外伝内伝とか別に語り直すとか、私はそんな事には一切興味が無い。
あれこれ収束させて物語が進展するような、もはやそんな甘っちょろい段階にはない。
こんな作品はもう見捨てるしかないんだ、こんな作品はもう未完でいい。
私には、結末へ向けた展開なんかひとつも無い。
今はただ、回想アンド回想、新作アンド新作。風呂敷を広げまくることだ。
諸君、私は諸君を軽蔑している。
このくだらない作品を、特に長編シリーズを、支えてきたのは諸君に他ならないからだ。
正確に言えば、諸君の中の長編派は私の敵だ。
私は諸君の中の新作派に呼びかけている。
新作派の諸君、今こそ団結し立ち上がらなければならない。
奴等長編派はやりたい放題だ。
我々新作派がいよいよもいって生きにくい世の中が作られようとしている。
新作派の諸君、続刊で何かが変わると思ったら大間違いだ。
所詮続刊なんか長編派の儚い希望に過ぎない。
我々新作派にとって続刊ほど馬鹿馬鹿しいものはない。
抱える本数が多くなれば、筆は遅くなるに決まってるじゃないか。
42 :
水先案名無い人:2007/05/05(土) 12:12:19 ID:4CK28P540
じゃあどうして「この本絶対におもしろい」発言をしてるのか。
その話は、長くなるからあとがきを見てくれ。
あとがきは『夢枕獏 あとがき大全』で出てるから、まとめて読んだ方が早い。
私は、私の作品の、新作派に対する迫害にもう我慢ならない。
新作派の諸君、長編派を説得することなど出来ない。
奴等長編派は我々新作派の言葉に耳を傾ける事は無い。
奴等長編派が支配する、こんなくだらない作品はもはや自然消滅以外に無い。
続刊なんていくら出したって無駄だ。
今期待されている様々な続刊は、どうせ全部すべて奴等長編派のための続刊じゃないか。
我々新作派はそんなものに期待しないし、勿論協力もしない。
我々新作派はもうこんな長編に何も望まない。
我々新作派に残された選択肢はただ一つ、こんな作品はもう忘れ去ることだ。
ぶっちゃけて言えば、もはや鮎釣りしかない。
新作派の諸君、これを機会に丹沢水系でのゆったりした釣りに出かけていこうではないか。

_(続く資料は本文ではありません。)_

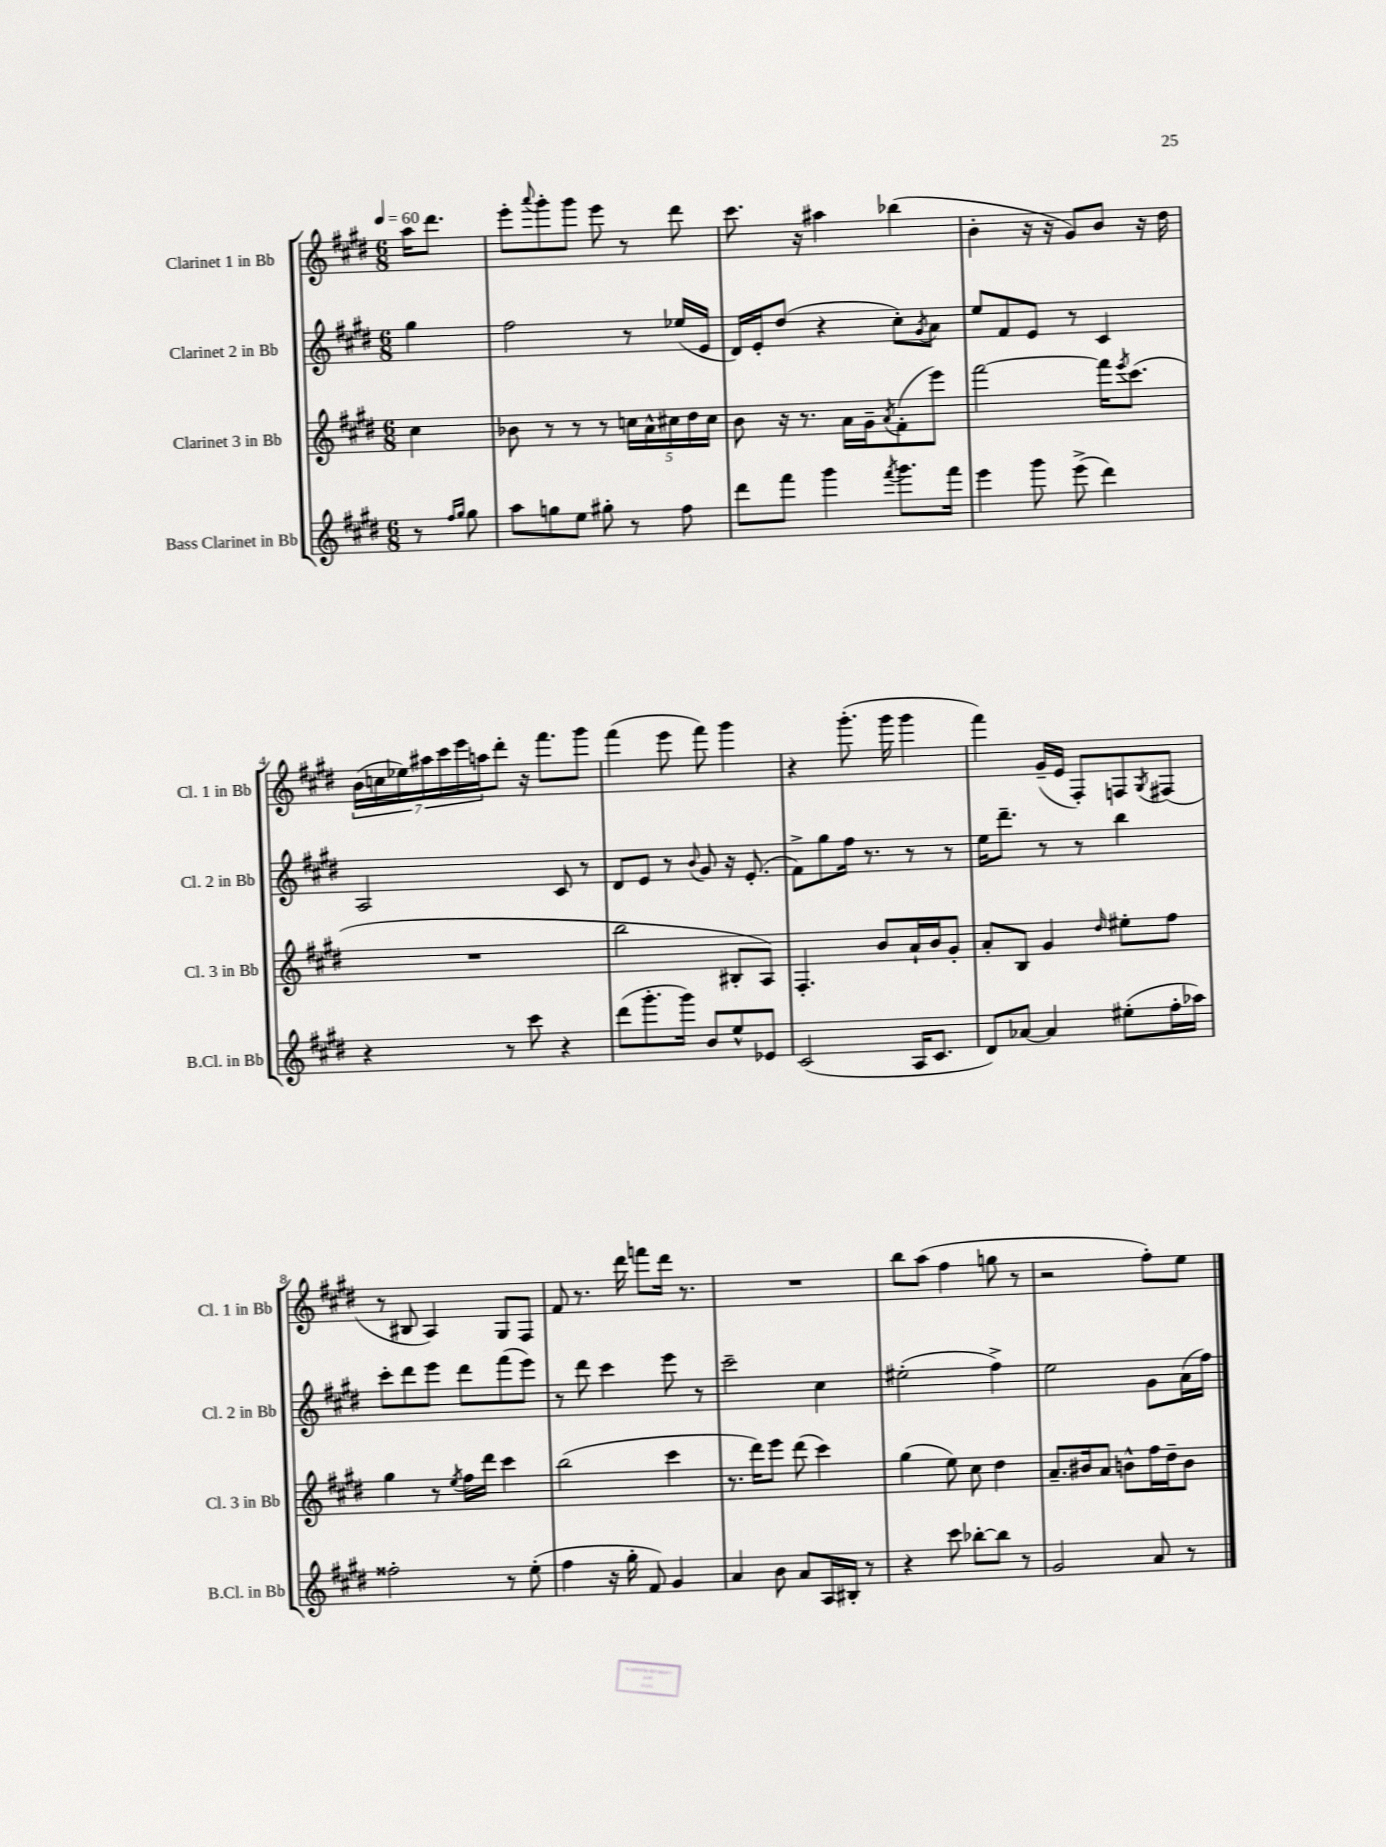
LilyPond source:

<<
\new StaffGroup <<
\new Staff = "s0" \with { instrumentName = "Clarinet 1 in Bb" shortInstrumentName = "Cl. 1 in Bb" } {
    \clef treble \key e \major \numericTimeSignature \time 6/8 \partial 4 \tempo 4 = 60
    a''16 dis'''8. |
    e'''8-. \appoggiatura { a'''8 } gis'''8-. gis'''8 e'''8 r8 dis'''8 |
    cis'''8. r16 ais''4 bes''4( |
    b'4-. r16 r16 gis'8) b'8 r16 dis''16 |
    \tuplet 7/4 { b'16( c''16 ees''16) ais''16 cis'''16 e'''16 a''16 } dis'''8-. r16 fis'''8. gis'''8 |
    fis'''4( e'''8 fis'''8) gis'''4 |
    r4 gis'''8.-.( gis'''16 gis'''4 |
    fis'''4) gis'16--( e'16 fis8-.) f8 \acciaccatura { gis8 } fis8( |
    r8 bis8 a4) gis8 fis8 |
    fis'8 r8. dis'''16 f'''8 dis'''16 r8. |
    R2. |
    b''8 a''8( fis''4 g''8 r8 |
    r2 fis''8-.) e''8 \bar "|." |
}
\new Staff = "s1" \with { instrumentName = "Clarinet 2 in Bb" shortInstrumentName = "Cl. 2 in Bb" } {
    \clef treble \key e \major \numericTimeSignature \time 6/8 \partial 4
    gis''4 |
    fis''2 r8 ees''16( e'16 |
    dis'16) e'16-. dis''8( r4 cis''8-.) \acciaccatura { gis'8 } a'8 |
    e''8 fis'8 e'8 r8 cis'4 |
    a2 cis'8 r8 |
    dis'8 e'8 r8 \appoggiatura { b'8 } gis'8 r16 e'8.-.( |
    fis'8->) gis''8 fis''16 r8. r8 r8 |
    e''16 dis'''8.-- r8 r8 b''4 |
    cis'''8-. dis'''8 e'''8 dis'''8 fis'''8( e'''8) |
    r8 dis'''8 cis'''4 e'''8 r8 |
    cis'''2-- cis''4 |
    eis''2-.( fis''4->) |
    e''2 gis'8 a'16( fis''16) \bar "|." |
}
\new Staff = "s2" \with { instrumentName = "Clarinet 3 in Bb" shortInstrumentName = "Cl. 3 in Bb" } {
    \clef treble \key e \major \numericTimeSignature \time 6/8 \partial 4
    cis''4 |
    bes'8 r8 r8 r8 \tuplet 5/4 { c''16 a'16-^ cis''16 dis''16 cis''16 } |
    b'8 r16 r8. a'16 gis'16-- \acciaccatura { a'8 } fis'8-.( e'''8) |
    fis'''2~ fis'''16 \acciaccatura { e'''8 } cis'''8.( |
    R2. |
    b''2 bis8-. a8) |
    fis4.-. b'8 a'16-! b'16 gis'8-. |
    a'8-. b8 gis'4 \grace { dis''16 } eis''8-. fis''8 |
    gis''4 r8 \acciaccatura { e''8 } fis''16 dis'''16 cis'''4 |
    b''2( cis'''4 |
    r8. dis'''16) e'''8 dis'''8( cis'''4) |
    gis''4( e''8) cis''8 dis''4 |
    a'8.-- bis'16 a'8 b'8-^ fis''16 dis''16-- b'8 \bar "|." |
}
\new Staff = "s3" \with { instrumentName = "Bass Clarinet in Bb" shortInstrumentName = "B.Cl. in Bb" } {
    \clef treble \key e \major \numericTimeSignature \time 6/8 \partial 4
    r8 \grace { fis''16 gis''16 } gis''8 |
    a''8 g''8 e''8 gis''8-. r8 fis''8 |
    dis'''8 fis'''8 gis'''4 \acciaccatura { fis'''8 } gis'''8. fis'''16 |
    e'''4 gis'''8 e'''8->( dis'''4) |
    r4 r8 cis'''8 r4 |
    dis'''8( gis'''8.-. gis'''16) b'8 e''8-^ ees'8 |
    cis'2( a16 cis'8. |
    dis'8) aes'8~ aes'4 eis''8-.( fis''16-. aes''16) |
    fisis''2-. r8 e''8-.( |
    fis''4 r16 gis''16-. fis'8) gis'4 |
    a'4 b'8 a'8 a16 bis16-. r8 |
    r4 cis'''8 bes''8~-. bes''8 r8 |
    gis'2 a'8 r8 \bar "|." |
}
>>
>>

釣りやカヌーでの川下り、山登りの楽しさはあとがきにも書いてあるから北米でも、小田原でも構わない。
新作のアイデアを待っててくれ。
もちろん私の作品を読んだことのない諸君や、コミックスの陰陽師から入ってきた諸君でも構わない。
我々新作派には続刊なんかもともとぜんぜん関係ないんだから。
最後に、一応言っておく。
キマイラが完結したら、奴等はビビる。
私もビビる。
夢枕獏に悪意の新作を、夢枕獏にやけっぱちの新作を、じゃなきゃ長編なんか読むな。
どうせ「あと○巻くらいで・・」なんて台詞はあてにならないんだよ。
アウトドア作家、夢枕獏さんの旅先からのメールでした。
43 :
水先案名無い人:2007/05/05(土) 16:05:16 ID:4CK28P540
は――
は、が抜けた――
正しくは、「この本は絶対におもしろい」、だ。
もしかしたら、「この物語は――」だったかもしれない。
が、今となっては、もうどうでもよかった。
これを――
これを、微調整してあっちへ投下するか――
初夏の日差しの中、木々の新緑が、やけに眩しかった。